Announcement

Collapse
No announcement yet.
X
  • Filter
  • Time
  • Show
Clear All
new posts

  • Omission of variables

    Hello,

    I am estimating a model using the xtreg command. Stata (version 13SE) omits certain variables due to multicollinearity. I looked at the correlation matrix, and yes, some of the regressors are (very)highly correlated, but none of them perfectly (i.e. this is not a 'dummy variable trap' or similar). I would like to prevent Stata from omitting variables; how do I do this? Thanks,

    Alex Stead


  • #2
    even if you have no two variables that are perfectly correlated, some combination of several can lead to perfect prediction.

    You don't describe your data explicitly -- do you have interaction terms or squared terms (which are interaction terms, but whatever), and are they continuous or categorical? The cleanest obviously is to drop a few things, but if they are all important, there are a variety of things that may help, some of which are pretty easy and uncontroversial (centering, for example) or iffy and desperate, like residualizing. So let us know what variables you have and how they are inter-related, and we might have some suggestions, but *do* check a good book on regression that includes chapters on multicolinearity, or perhaps a Sage or other specialized work dedicated to the problem.

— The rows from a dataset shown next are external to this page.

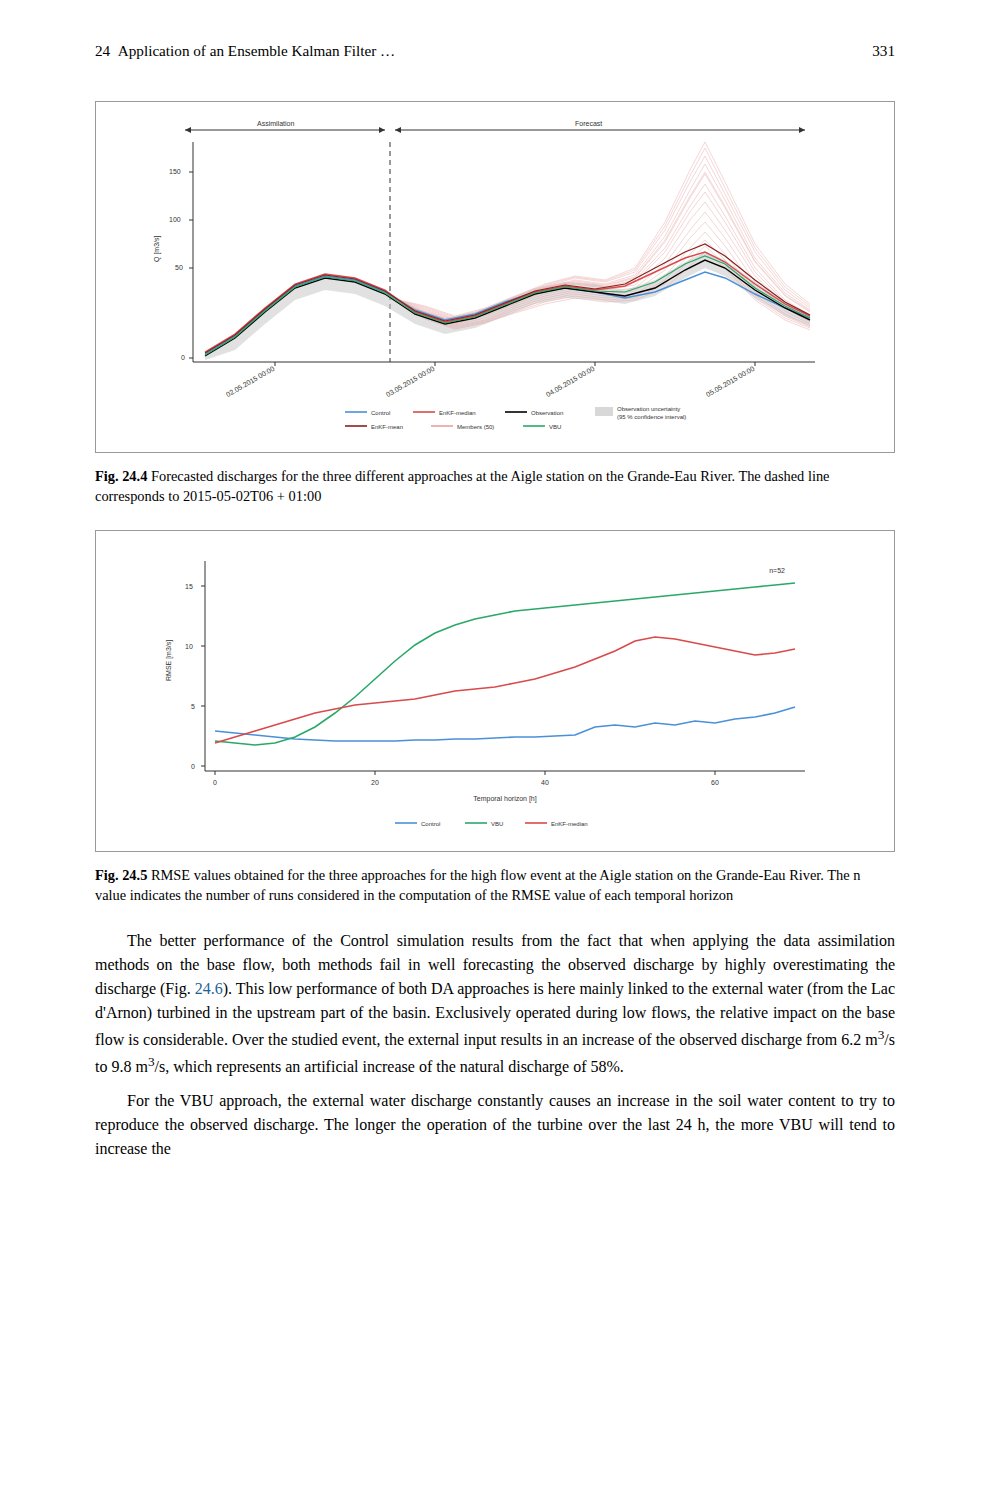24 Application of an Ensemble Kalman Filter … 331
Assimilation Forecast 150 100 50 0 Q [m3/s] 02.05.2015 00:00 03.05.2015 00:00 04.05.2015 00:00 05.05.2015 00:00 Control EnKF-median Observation Observation uncertainty (95 % confidence interval) EnKF-mean Members (50) VBU
Fig. 24.4 Forecasted discharges for the three different approaches at the Aigle station on the Grande-Eau River. The dashed line corresponds to 2015-05-02T06 + 01:00
15 10 5 0 RMSE [m3/s] 0 20 40 60 Temporal horizon [h] n=52 Control VBU EnKF-median
Fig. 24.5 RMSE values obtained for the three approaches for the high flow event at the Aigle station on the Grande-Eau River. The n value indicates the number of runs considered in the computation of the RMSE value of each temporal horizon
The better performance of the Control simulation results from the fact that when applying the data assimilation methods on the base flow, both methods fail in well forecasting the observed discharge by highly overestimating the discharge (Fig. 24.6). This low performance of both DA approaches is here mainly linked to the external water (from the Lac d'Arnon) turbined in the upstream part of the basin. Exclusively operated during low flows, the relative impact on the base flow is considerable. Over the studied event, the external input results in an increase of the observed discharge from 6.2 m3/s to 9.8 m3/s, which represents an artificial increase of the natural discharge of 58%.
For the VBU approach, the external water discharge constantly causes an increase in the soil water content to try to reproduce the observed discharge. The longer the operation of the turbine over the last 24 h, the more VBU will tend to increase the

    Sorry for being vague and not so helpful, but I'm flying blind here.

    Comment


    • #3
      Two possibilities. The most likely is that you looked at a correlation matrix of your predictors only, and relied on pairwise deletion. That's not the relevant set of correlations. Stata (and any other statistical package worth its name) will omit variables from regression if they are perfectly correlated in the regression estimation sample, which is the subsample of observations for which the predictors and the outcome all have non-missing values. So run your regression, and then get the correlation matrix of all the variables in your regression command using -corr [varlist] if e(sample)-. You may find that you do have a perfect correlation between two or more variables when restricting to this subset.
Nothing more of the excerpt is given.